Tushman, M. L. and P. Anderson. 'Technological discontinuities and organizational environments', Administrative Science Quarterly, 31, 1986, pp. 439-465.
Van de Ven, A. 'Central problems in management of innovations', Management Science, 32(5), 1986, pp. 590-607.
von Hippel, E. 'The impact of 'Sticky Data' on innovation and problem-solving', Sloan Management School, Working Paper #3147-90-BPS, 1990.
Weick, K. E. 'Theory construction as disciplined imagination', Academy of Management Review, 14(4), 1989, pp. 516-531.
Weick, K. E. The Social Psychology of Organizing, Random House, New York, 1979.
Whitney, D. 'Manufacturing by design', Harvard Business Review, 66(4), 1988, pp. 83-91.
Zucker, L. G. 'The role of institutionalization in cultural persistence', American Sociological Review, 42, 1977, pp. 726-743.
APPENDIX: METHODOLOGY
STRUCTURE OF RESEARCH TEAMS
Four universities (Harvard, M.I.T., Standford and Purdue) participated in the 'Manufacturing Visions' project. Each research team was composed of at least one engineering and one management professor plus one or two designated company employees. The research was organized into a matrix, with each research team having primary responsibility for one company and also one or more specific research 'themes' across sites and companies. Some themes were identified in the research protocol; others (such as the capabilities/project interaction) emerged from initial data analysis. In data collection and analysis, the internal company and outside researchers served as important checks on each other--the company insiders on the generalizability of company observations from four cases and the academics on the generalizability of findings across companies.
DATA-GATHERING
Using a common research protocol, the teams developed case histories by interviewing development team members, including representatives from all functional groups who had taken active part and project staff members. These in-person interviews, conducted at multiple sites across the U.S., each lasted 1-3 hours. Interviewers toured the manufacturing plants and design laboratories and conducted follow-up interview sessions as necessary to ensure comparable information across all cases.
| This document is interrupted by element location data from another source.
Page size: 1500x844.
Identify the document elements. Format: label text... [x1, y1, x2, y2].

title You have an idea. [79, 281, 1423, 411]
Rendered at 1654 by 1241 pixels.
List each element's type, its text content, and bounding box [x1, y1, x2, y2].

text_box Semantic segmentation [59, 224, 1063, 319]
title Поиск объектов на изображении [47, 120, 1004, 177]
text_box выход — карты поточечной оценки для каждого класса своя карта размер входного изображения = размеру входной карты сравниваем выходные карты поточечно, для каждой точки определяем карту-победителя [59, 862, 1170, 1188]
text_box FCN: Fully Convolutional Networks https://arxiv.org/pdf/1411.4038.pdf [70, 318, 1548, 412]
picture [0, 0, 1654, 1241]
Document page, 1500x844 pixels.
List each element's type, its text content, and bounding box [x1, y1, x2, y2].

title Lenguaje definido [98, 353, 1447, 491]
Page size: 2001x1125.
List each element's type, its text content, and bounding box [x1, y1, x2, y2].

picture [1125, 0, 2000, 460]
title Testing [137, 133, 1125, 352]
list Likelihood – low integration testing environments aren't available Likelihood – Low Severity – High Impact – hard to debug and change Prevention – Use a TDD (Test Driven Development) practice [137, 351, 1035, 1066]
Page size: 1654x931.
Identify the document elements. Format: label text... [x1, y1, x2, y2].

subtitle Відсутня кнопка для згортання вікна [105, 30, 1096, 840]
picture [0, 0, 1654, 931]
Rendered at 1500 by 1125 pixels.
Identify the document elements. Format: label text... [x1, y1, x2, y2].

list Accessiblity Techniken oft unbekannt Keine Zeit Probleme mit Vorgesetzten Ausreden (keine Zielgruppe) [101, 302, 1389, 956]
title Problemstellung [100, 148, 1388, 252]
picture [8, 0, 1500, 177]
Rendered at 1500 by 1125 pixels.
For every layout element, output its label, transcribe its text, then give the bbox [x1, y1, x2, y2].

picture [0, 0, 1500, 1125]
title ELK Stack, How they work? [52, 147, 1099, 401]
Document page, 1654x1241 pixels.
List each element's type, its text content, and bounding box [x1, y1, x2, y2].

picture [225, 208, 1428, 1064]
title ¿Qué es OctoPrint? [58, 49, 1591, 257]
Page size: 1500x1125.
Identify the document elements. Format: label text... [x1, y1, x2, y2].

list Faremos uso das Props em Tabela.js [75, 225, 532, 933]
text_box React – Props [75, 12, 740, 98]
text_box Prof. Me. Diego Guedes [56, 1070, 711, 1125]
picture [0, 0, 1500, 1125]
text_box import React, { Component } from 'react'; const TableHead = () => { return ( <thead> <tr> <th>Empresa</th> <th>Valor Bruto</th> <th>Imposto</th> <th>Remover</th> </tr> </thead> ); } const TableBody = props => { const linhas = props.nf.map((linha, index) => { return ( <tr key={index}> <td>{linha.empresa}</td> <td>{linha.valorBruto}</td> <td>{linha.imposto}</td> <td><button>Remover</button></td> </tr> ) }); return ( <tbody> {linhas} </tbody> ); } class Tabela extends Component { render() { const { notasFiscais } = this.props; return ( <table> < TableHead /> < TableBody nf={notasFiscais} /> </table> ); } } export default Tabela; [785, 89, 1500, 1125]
The data-gathering procedures thus adhered to those advocated by Huber and Power (1985) to increase reliability of retrospective accounts (e.g. interviews conducted in tandem, motivated informants selected from different organizational levels, all responses probed extensively). In addition, the interviewers' disparate backgrounds guarded against the dominance of one research bias, and much archival evidence was collected. I personally interviewed in 3 of the 5 companies.
DATA ANALYSIS
Notes compiled by each team here exchanged across a computer network and joint sessions were held every several months to discuss and analyze data. Company-specific and theme-specific reports were circulated, first among team members and then among all research teams to check on accuracy, Team members 'tested' the data against their own notes and observations and reacted by refuting, confirming or refining it. There were four within-team iterations and an additional three iterations with the larger research group. Thus observations were subjected to numerous sets of 'thought trials' (Weick, 1989).
Each team also presented interim reports to the host companies. These presentations offered the opportunity to check data for accuracy, obtain reactions to preliminary conclusions, fill in missing data and determine that observations drawn from a limited number of projects were in fact representative of common practice in the company. The examples of traditional core capabilities presented in Table 2 were provided by the companies as consensus judgments, usually involving others besides the company team members. While the 20 projects vary in the degree of success attributed to them by the companies, only two were clear failures. The others all succeeded in some ways (e.g. met a demanding schedule) but fell short in others (e.g. held market leadership for only a brief period).